WORK TASK :: When you reach the line that contains "left eye: (329, 163)", give it back exactly along with each line after it to the end of the entries; skip any pictures.

Saved entries:
BEGIN
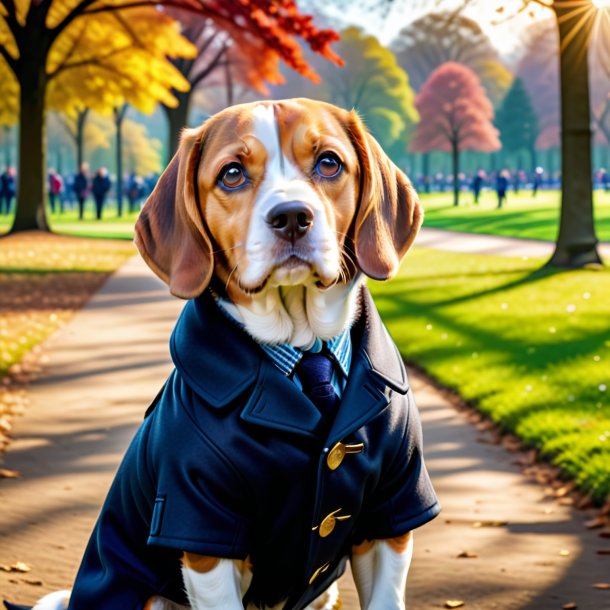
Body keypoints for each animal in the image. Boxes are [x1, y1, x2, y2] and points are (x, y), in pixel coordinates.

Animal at [21, 97, 436, 604]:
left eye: (329, 163)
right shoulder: (201, 529)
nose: (292, 217)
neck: (303, 345)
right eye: (232, 174)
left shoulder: (390, 518)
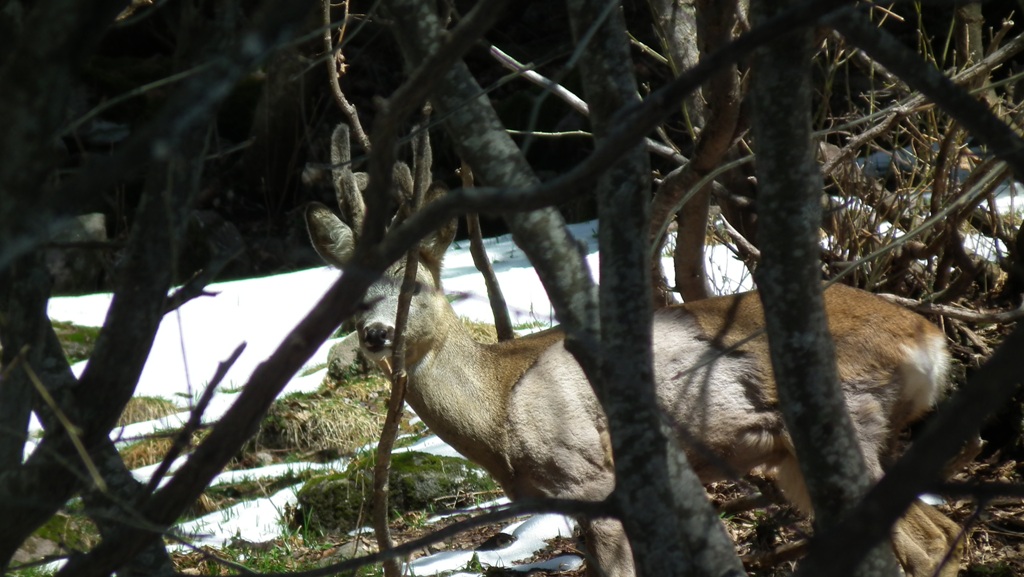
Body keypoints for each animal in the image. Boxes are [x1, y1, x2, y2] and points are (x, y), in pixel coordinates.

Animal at [301, 124, 958, 573]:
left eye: (415, 286)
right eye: (351, 297)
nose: (376, 334)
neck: (500, 410)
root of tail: (929, 338)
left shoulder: (592, 476)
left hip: (849, 419)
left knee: (932, 540)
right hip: (794, 457)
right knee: (941, 529)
END
OUTPUT ::
left eye: (329, 163)
right shoulder: (201, 529)
nose: (292, 217)
neck: (303, 345)
right eye: (232, 174)
left shoulder: (390, 518)
Body keypoints for each animal in the image. Boxes are [x1, y1, x2, y2] and points are (x, y), in pixel coordinates.

Animal at [301, 124, 958, 573]:
left eye: (415, 286)
right eye: (351, 297)
nose: (376, 334)
neck: (500, 410)
root of tail: (929, 338)
left shoulder: (592, 476)
left hip: (849, 419)
left knee: (932, 540)
right hip: (794, 457)
right knee: (941, 529)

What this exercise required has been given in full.